Review by Michael Jacobson

Stars:  Will Smith, Kevin Kline, Kenneth Branagh, Salma Hayek
Director:  Barry Sonnenfeld
Audio:  Dolby Digital 5.1
Video:  Widescreen 1.85:1 Anamorphic Transfer
Studio:  Warner Bros.
Features:  See Review
Length:  105 Minutes
Release Date:  November 30, 1999

Film **

Wild Wild West features a promising opening fifteen minutes, and a rather disappointing final fifteen.  The rest of the film literally and figuratively falls somewhere in between.

I’m guessing this movie would be just about perfect for kids, maybe from 9 to 13 or so.  Looking back, I think I would have loved this film at that age.  As an adult, though, there were just a few too many flaws I couldn’t overlook.

There are many favorable aspects of the picture, though, so I would like to start with those:  Will Smith as Jim West and Kevin Kline as Artemus Gordon are both very good.  They bring the right amount of enthusiasm and energy to their roles.  And though their relationship is the tried and true odd couple formula, it works for the most part thanks to their chemistry, and the simple notion that West takes pride in being a man of action in his work, while Gordon thinks it better to use mind over matter.

The special effects, including the many wacky inventions of Gordon, are a real plus, and generally very clever.  These contraptions add a lot to the picture’s sense of fun and style, giving it an almost recklessly relished sense of logical and physical abandonment.  I found it rather easy to switch off my mind and go with the flow for most of these sequences.

The action scenes are well crafted.  The look of the movie is also terrific, taking Old West motifs and integrating them with a new polished chrome style.  It’s an appealing kind of Disney World version of the West…a setting of pure fantasy.

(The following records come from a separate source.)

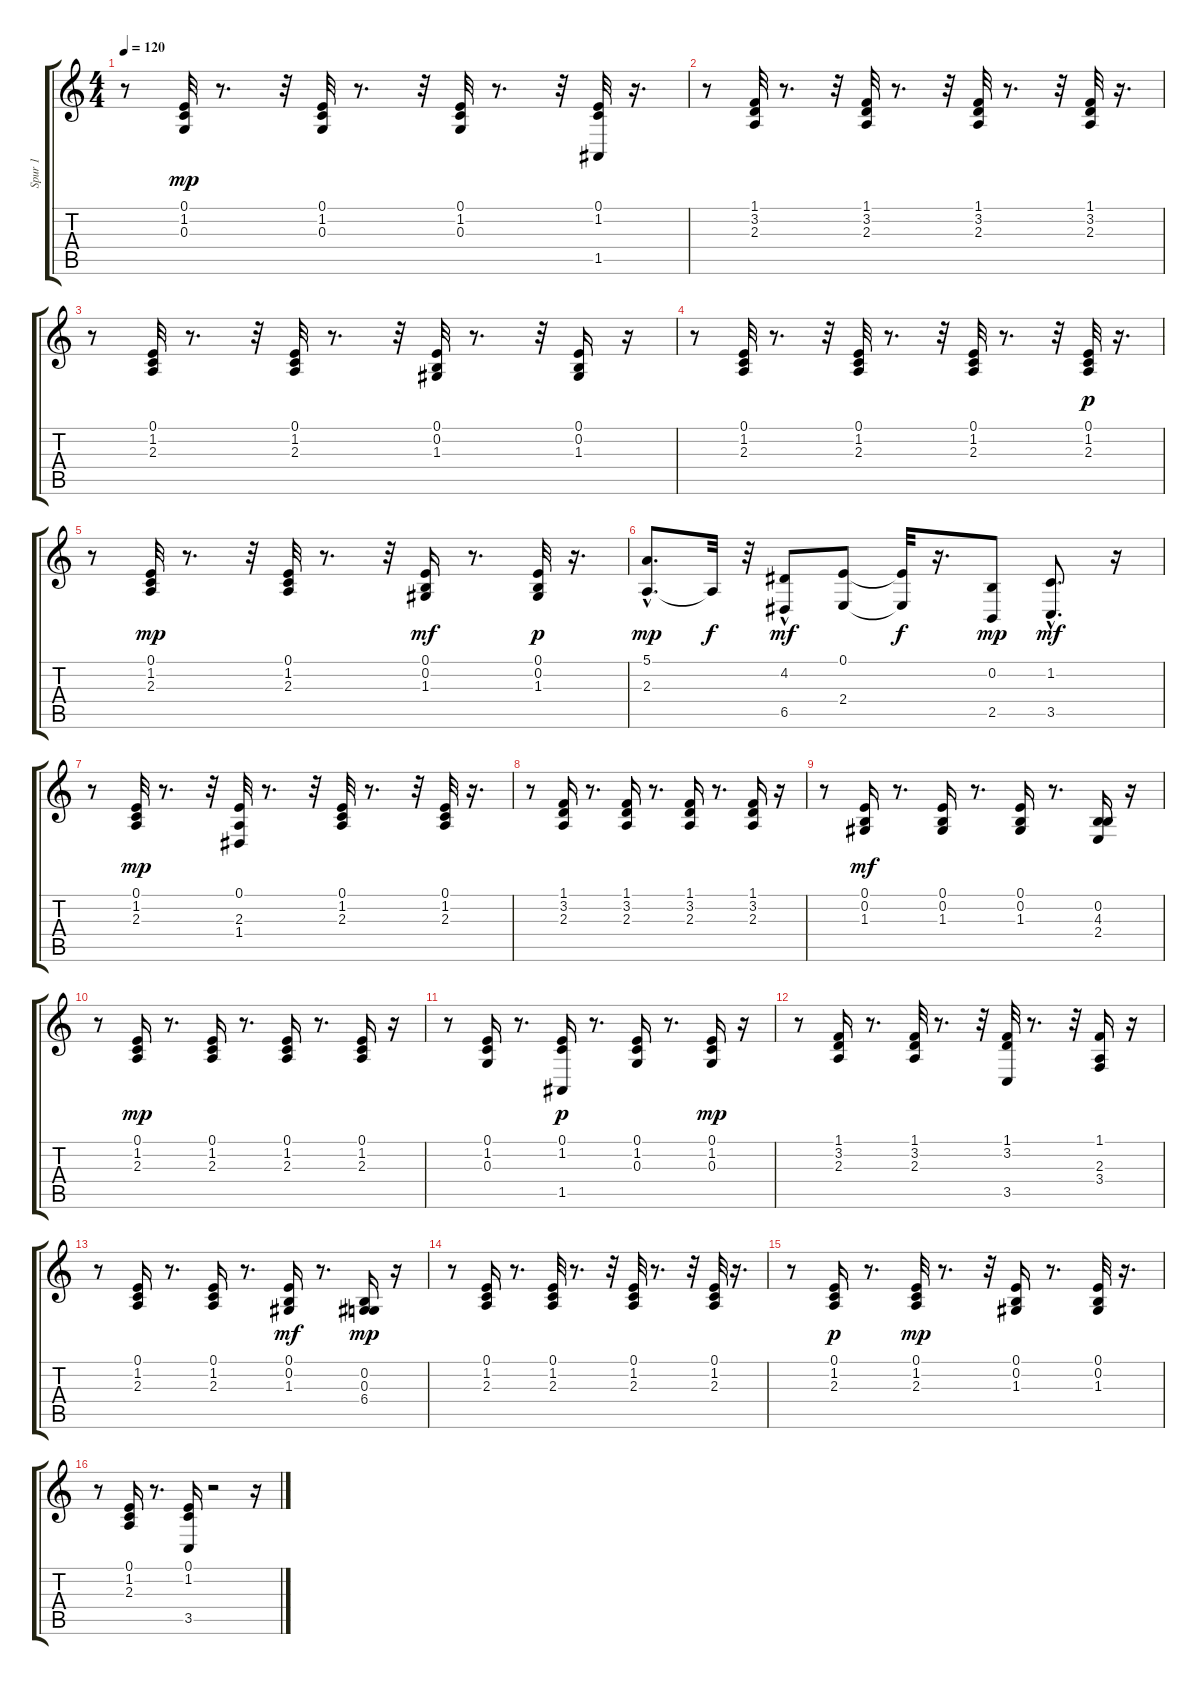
\track ("Spur 1" "Spur 1") {instrument acousticgrandpiano}
\staff {score tabs}
\tuning (E4 B3 G3 D3 A2 E2) {hide}
\ts (4 4)
\tempo 120
\clef g2
\ks c
r.8{dy mp} (0.1 1.2 0.3).32 r.8{d} r.32 (0.1 1.2 0.3).32 r.8{d} r.32 (0.1 1.2 0.3).32 r.8{d} r.32 (0.1 1.2 1.5).32 r.16{d} |
r.8 (1.1 3.2 2.3).32 r.8{d} r.32 (1.1 3.2 2.3).32 r.8{d} r.32 (1.1 3.2 2.3).32 r.8{d} r.32 (1.1 3.2 2.3).32 r.16{d} |
r.8 (0.1 1.2 2.3).32 r.8{d} r.32 (0.1 1.2 2.3).32 r.8{d} r.32 (0.1 0.2 1.3).32 r.8{d} r.32 (0.1 0.2 1.3).16 r.16 |
r.8 (0.1 1.2 2.3).32 r.8{d} r.32 (0.1 1.2 2.3).32 r.8{d} r.32 (0.1 1.2 2.3).32 r.8{d} r.32 (0.1 1.2 2.3).32{dy p} r.16{d} |
r.8 (0.1 1.2 2.3).32{dy mp} r.8{d} r.32 (0.1 1.2 2.3).32 r.8{d} r.32 (0.1 0.2 1.3).16{dy mf} r.8{d} (0.1 0.2 1.3).32{dy p} r.16{d} |
(5.1 2.3{hac}).8{d dy mp} 2.3{t}.32{dy f} r.32 (4.2{hac} 6.5).8{dy mf} (0.1 2.4).8 (0.1{t} 2.4{t}).32{dy f} r.16{d} (0.2 2.5).8{dy mp} (1.2 3.5{hac}).8{d dy mf} r.16 |
r.8 (0.1 1.2 2.3).32{dy mp} r.8{d} r.32 (0.1 2.3 1.4).32 r.8{d} r.32 (0.1 1.2 2.3).32 r.8{d} r.32 (0.1 1.2 2.3).32 r.16{d} |
r.8 (1.1 3.2 2.3).16 r.8{d} (1.1 3.2 2.3).16 r.8{d} (1.1 3.2 2.3).16 r.8{d} (1.1 3.2 2.3).16 r.16 |
r.8 (0.1 0.2 1.3).16{dy mf} r.8{d} (0.1 0.2 1.3).16 r.8{d} (0.1 0.2 1.3).16 r.8{d} (0.2 4.3 2.4).16 r.16 |
r.8 (0.1 1.2 2.3).16{dy mp} r.8{d} (0.1 1.2 2.3).16 r.8{d} (0.1 1.2 2.3).16 r.8{d} (0.1 1.2 2.3).16 r.16 |
r.8 (0.1 1.2 0.3).16 r.8{d} (0.1 1.2 1.5).16{dy p} r.8{d} (0.1 1.2 0.3).16 r.8{d} (0.1 1.2 0.3).16{dy mp} r.16 |
r.8 (1.1 3.2 2.3).16 r.8{d} (1.1 3.2 2.3).32 r.8{d} r.32 (1.1 3.2 3.5).32 r.8{d} r.32 (1.1 2.3 3.4).16 r.16 |
r.8 (0.1 1.2 2.3).16 r.8{d} (0.1 1.2 2.3).16 r.8{d} (0.1 0.2 1.3).16{dy mf} r.8{d} (0.2 0.3 6.4).16{dy mp} r.16 |
r.8 (0.1 1.2 2.3).16 r.8{d} (0.1 1.2 2.3).32 r.8{d} r.32 (0.1 1.2 2.3).32 r.8{d} r.32 (0.1 1.2 2.3).32 r.16{d} |
r.8 (0.1 1.2 2.3).16{dy p} r.8{d} (0.1 1.2 2.3).32{dy mp} r.8{d} r.32 (0.1 0.2 1.3).16 r.8{d} (0.1 0.2 1.3).32 r.16{d} |
r.8 (0.1 1.2 2.3).16 r.8{d} (0.1 1.2 3.5).16 r.2 r.16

So where does the picture go wrong?  A rather lame villain, for one, which is always detrimental to this kind of film.  Kenneth Branagh is one of my favorite actors, but as Loveless, he is a total waste.  His character is so poorly drawn and thought out that I suppose his only means of trying to rescue it was to be as goofy as possible in his leering and pontificating.  The hair and make-up was a bit much, and only served to remind that nothing much was going on underneath.

Because the villain is weak, so then is the plot.  With an antagonist that makes a connection to the audience, like Dr. Evil from Austin Powers, you can have a silly storyline because fans will still get into the spirit of the good guy versus bad guy formula.  With a poor villain, it’s hard to care at all, and a silly plot then just becomes an annoyance.  How silly is it?  A disgruntled, crippled ex-Confederate plans to take over America and give huge chunks of it away to foreign countries. 

Then on top of being silly, it becomes a plot full of holes.  West and Gordon are supposed to be rescuing a group of top scientists that were kidnapped by Loveless.  Except for one at the beginning and one at the end, why aren’t these guys ever seen?  It gives a rather odd meaning to the term “faceless victims”.  Or how about the rather amazing tank that Loveless demonstrates early on in the film, meant to be an ultimate instrument of death?  Abandoned, naturally, in favor of the big spider.

There are other complaints:  the rather painful bits of racial banter that occur, mostly in the form of derogatory slurs uttered by Loveless and directed at West.  Naturally, these are supposed to emphasize what a terrible man is Loveless, but were they really necessary?  It’s ironic to think that only the racial epithets in the script required Jim West to be portrayed by an African American actor.

Finally, when the picture has a chance to redeem itself with a strong stretch run, it unfortunately becomes all the more ridiculous.  True, the giant metal tarantula is cool, but that’s about it.  When you create a climax whereby a hero is literally left hanging by his fingers over the side of a cliff, then the film simply proceeds to his next scene with no resolution or explanation, it’s simply weak storytelling, and an even weaker sense of direction.  Barry Sonnenfeld has seen better days.

Video ****

Absolutely no complaints in this department…Warner, as always, delivers a terrific anamorphic transfer to DVD.  The picture quality is amazing throughout, with a wide array of perfectly rendered colors, and sharp, crisp images.  I noticed no softness, bleeding, or grain.  Many indoor scenes contain a remarkable amount of detail, and none of it is lost or compromised on this disc.

Audio ****

The 5.1 soundtrack is dynamic and energetic, with many lively scenes including the rampaging robot spider making good use of all channels, with smooth crossovers, good balance, and plenty of dynamics.  The subwoofer adds a bit to the action scenes, particularly the explosions and gunplay. 

Features ***1/2

The disc includes the trailer, a behind the scenes documentary, a commentary track with Sonnenfeld, a stills gallery, some music videos, and cast and crew info, along with some extras for your DVD ROM.


Wild Wild West has enough quality ingredients to succeed, but it doesn’t—time to blame the cook.  The disc is worth a look thanks to the fun performances of Smith and Kline, and a terrific visual style captured perfectly on a quality DVD transfer…just don’t be surprised if you feel like heading back east by the time it’s over.